I have a misunderstanding with one question. This phrase was said in the present moment, not about the past. That's why I'm confused.

"It's time we had a talk" I suppose there is the Present Perfect tense. (like "It has time we had to talk") but for me, if it's said in present it should be like "It is time have a talk"

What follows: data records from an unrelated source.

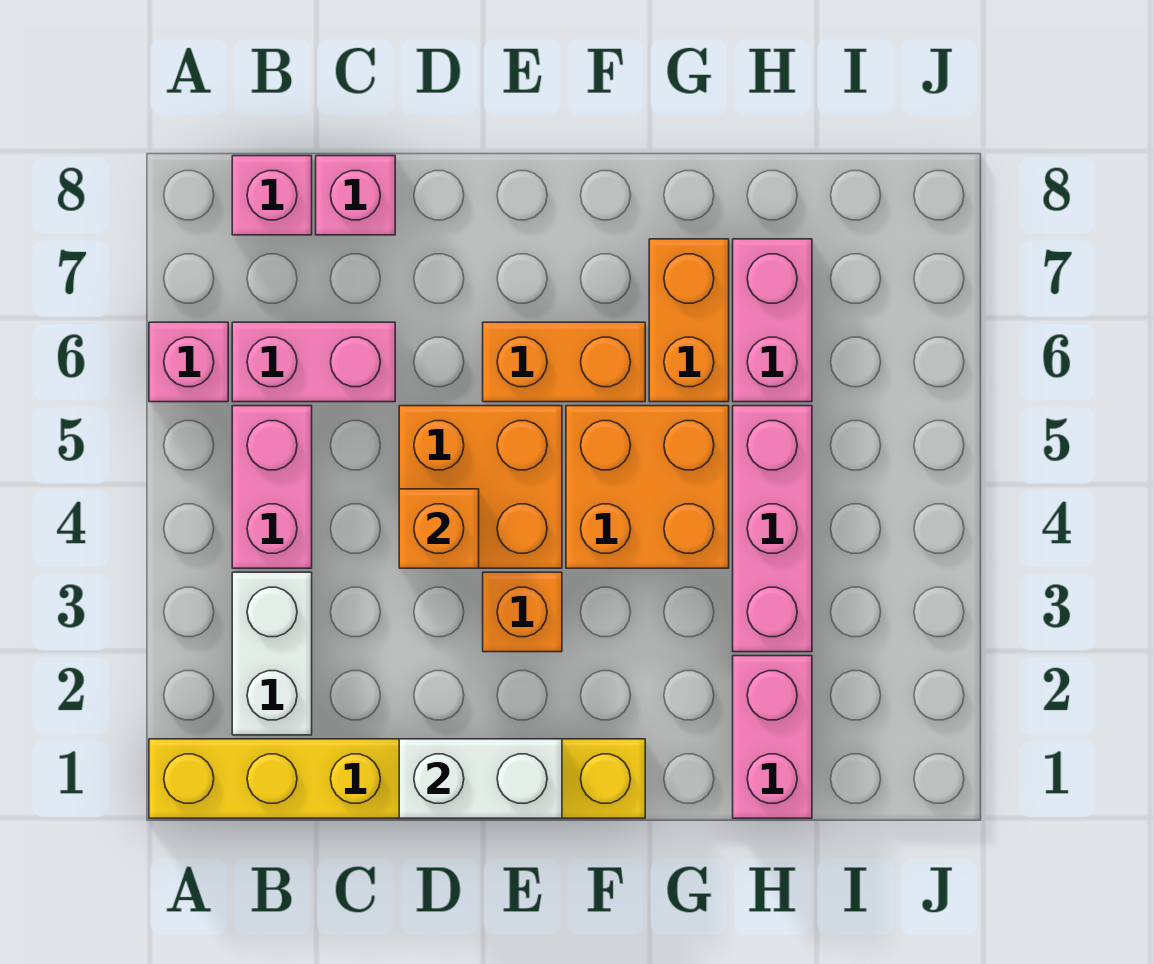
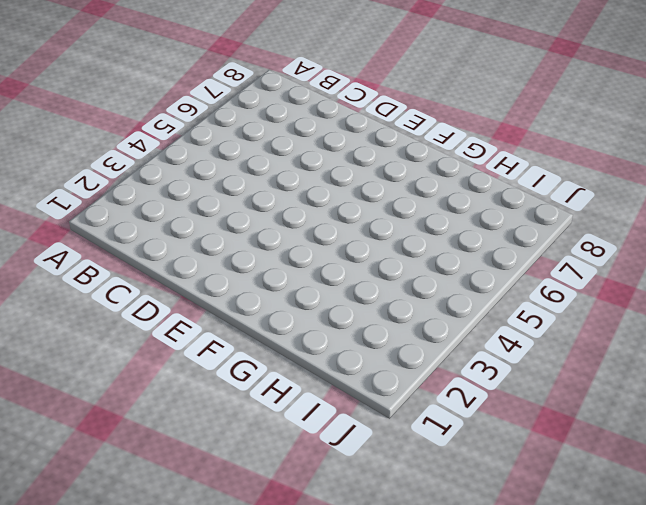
none -> yellow brick A1:F1 level 1
none -> pink brick A6 level 1
none -> white brick B2:B3 level 1

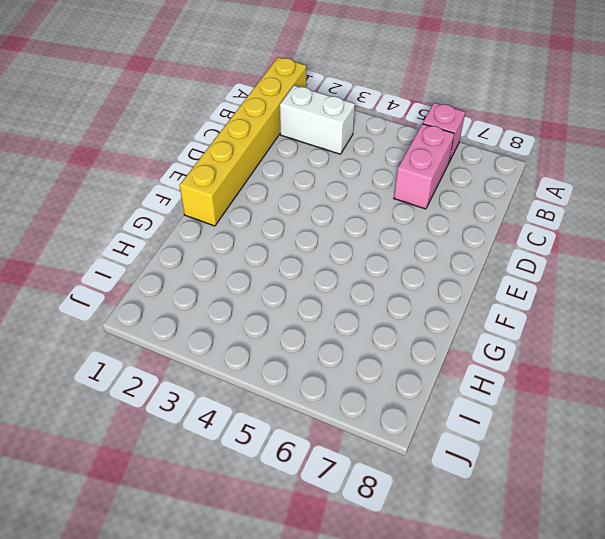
none -> pink brick B4:B5 level 1
none -> pink brick B8 level 1
none -> pink brick C8 level 1

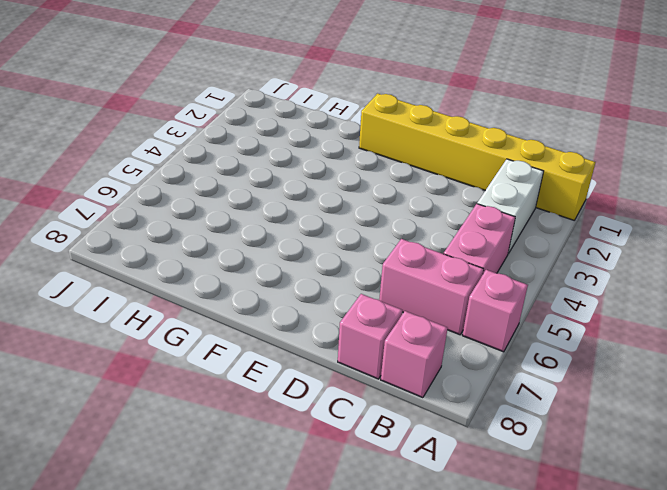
none -> orange brick D4:E5 level 1
none -> orange brick E3 level 1
none -> orange brick E6:F6 level 1

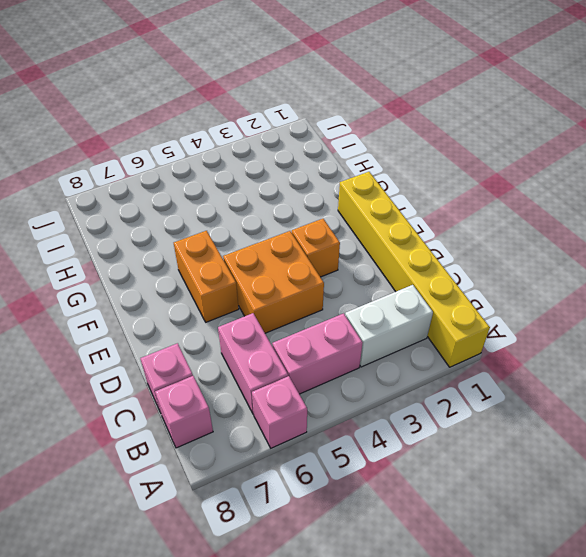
none -> orange brick F4:G5 level 1
none -> orange brick G6:G7 level 1
none -> pink brick H1:H2 level 1

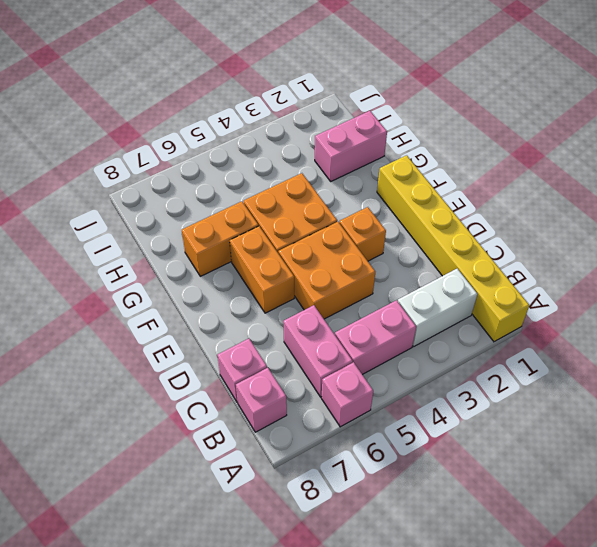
none -> pink brick H3:H5 level 1
none -> pink brick H6:H7 level 1
none -> white brick D1:E1 level 2

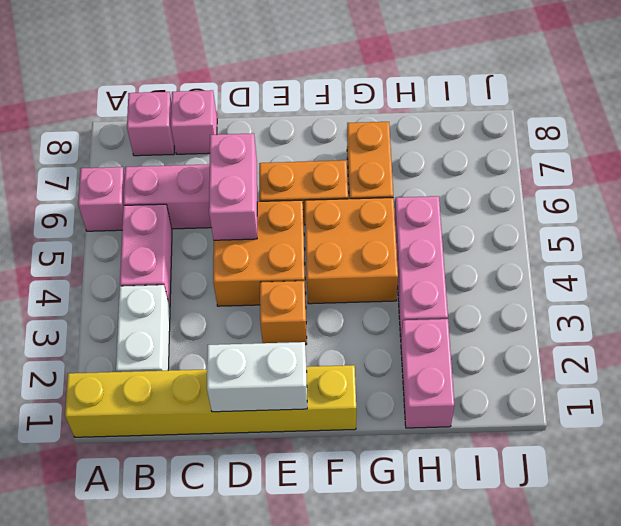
pink brick D5:D6 level 2 -> pink brick H6:H7 level 1
none -> orange brick D4 level 2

Can someone explain that to me, please?

  • 2
    Interesting. It feels as if it must be a subjunctive. So I might similarly say: “It’s time we were introduced.”. My guess is that it is a subjunctive of purpose. But I shall have to ‘hit the books’ as they say. Incidentally, have you tried any research to find the answer?
    – Tuffy
    Commented Oct 23, 2018 at 8:38
  • Here is a similar question from English Language Learners Stack Exchange [ell.stackexchange.com/questions/49147/…
    – Stuart F
    Commented Oct 23, 2018 at 16:04
  • Related.
    – tchrist
    Commented Feb 16, 2023 at 0:06

3 Answers 3


This is an example of a past subjunctive being used to express unreality. At first look it doesn't seem like there's anything "unreal" in the sentence, but consider the difference between the following (from here):

It's time to go to bed

It's time you went to bed

The first expresses that bed time is right now, while the second implies that bedtime should already have happened. Because the sentence is not a simple statement of fact ("this is the time for us to talk") but a statement of obligation ("we should talk/should have talked by now"), the subjunctive is used. It's not necessary to phrase it this way - "It's time to have a talk" is equally grammatical - but the subjunctive construction conveys that extra implication.

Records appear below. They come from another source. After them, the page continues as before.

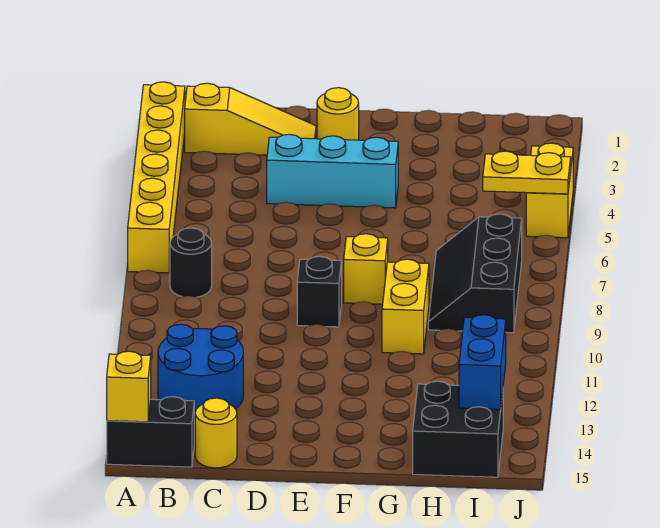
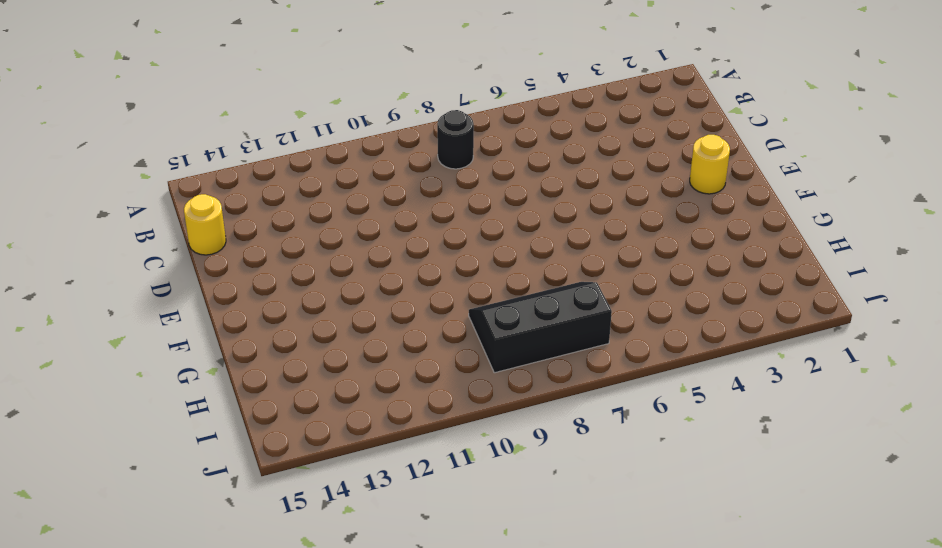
none -> yellow brick A2:A7 level 1
none -> black brick A15:B15 level 1
none -> yellow slope B2:D2 level 1 top B

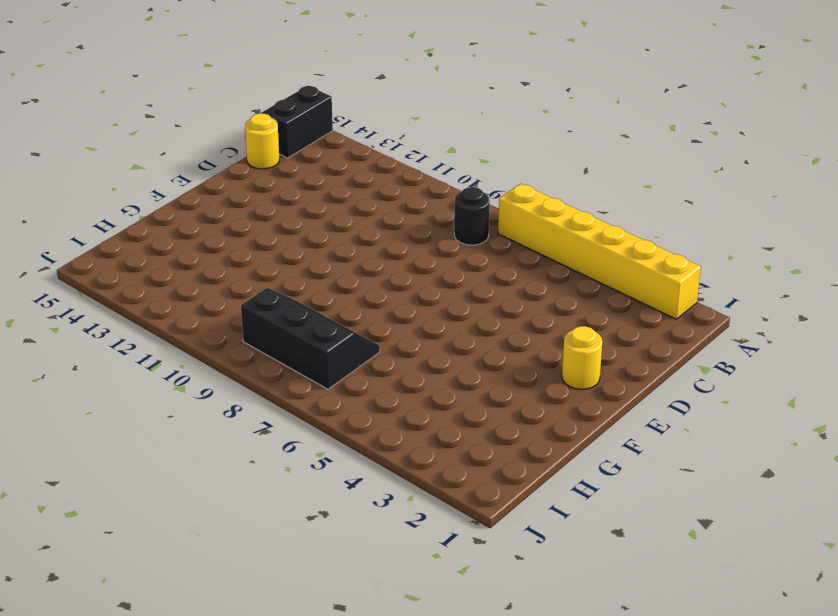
none -> yellow slope B2:D2 level 1 top B
none -> blue round brick B12:C13 level 1
none -> cyan brick D4:F4 level 1

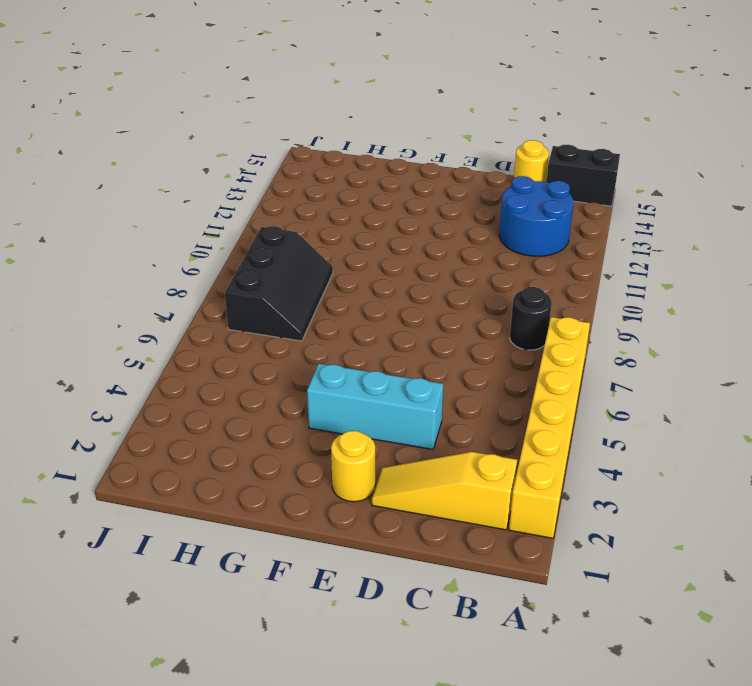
none -> black brick E9 level 1
none -> yellow brick F8 level 1
none -> yellow brick G9:G10 level 1

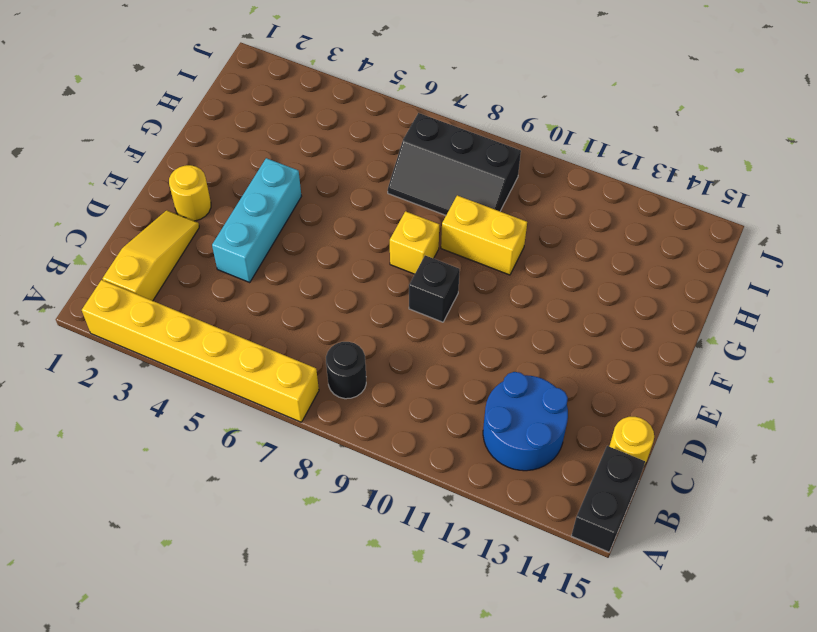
none -> black brick H14:I15 level 1
none -> yellow brick J4:J5 level 1
none -> yellow brick A15 level 2

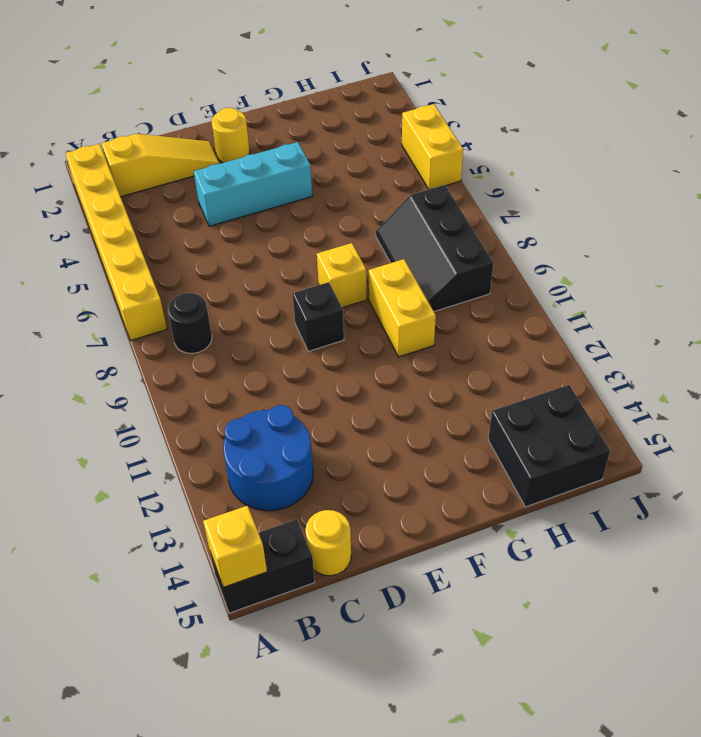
none -> yellow plate I5:J5 level 2
none -> blue brick I13:I14 level 2

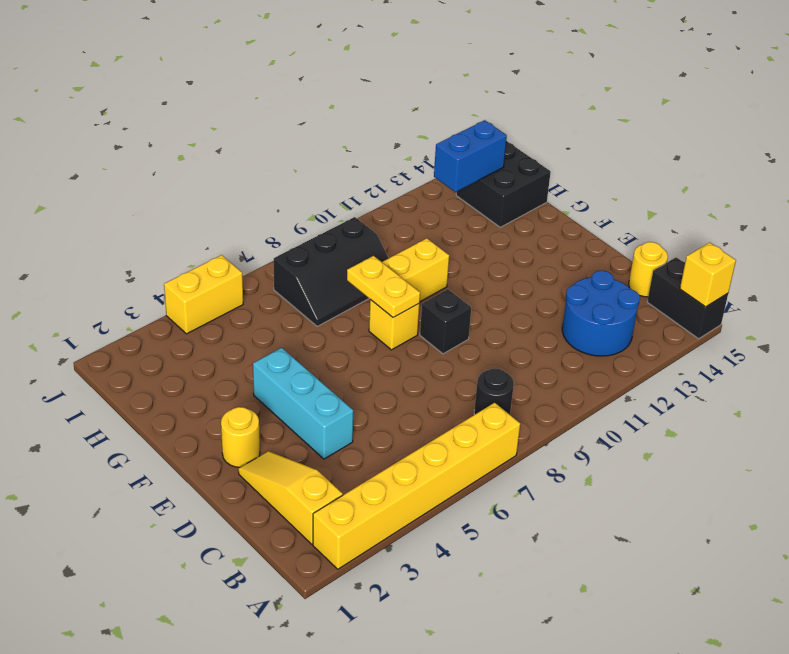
yellow plate F8:G8 level 2 -> yellow plate I5:J5 level 2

had, an auxillary verb with 4 senses: the sense here is to undergo vocabulary.com sense #2

As in:

"It's time we (undergo/experience) a talk"


It's is short for either "it is" or "it has" and has been used for about 400 years. In your case it means "it is". However you have typed it without the apostrophe and with a space which is incorrect.

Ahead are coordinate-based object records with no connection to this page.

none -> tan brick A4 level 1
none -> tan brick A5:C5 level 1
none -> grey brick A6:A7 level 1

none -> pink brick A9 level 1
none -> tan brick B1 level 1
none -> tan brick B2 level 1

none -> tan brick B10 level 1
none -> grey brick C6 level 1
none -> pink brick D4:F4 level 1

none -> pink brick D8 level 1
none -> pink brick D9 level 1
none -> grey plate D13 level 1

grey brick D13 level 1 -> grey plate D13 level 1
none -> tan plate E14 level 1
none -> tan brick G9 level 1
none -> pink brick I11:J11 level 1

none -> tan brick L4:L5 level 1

If you follow the link above to the Merriam Webster page "The tangled history of its and it's" you will be able to read a very good explanation of both "it's" (which is an abbreviation of "it is" or "it has") and "its" (which is the neuter possesive pronoun equivalent to "his", "hers" and "theirs". It also describes the differences between them.

  • 5
    The questioner is puzzled by the tense of ‘had’, not by “it’s’.
    – Tuffy
    Commented Oct 23, 2018 at 8:32
  • it is past time for a talk, so let us do so.
    – lbf
    Commented Oct 23, 2018 at 13:45
  • This is correct, but ought to be a comment as it polishes the question yet doesn't answer it.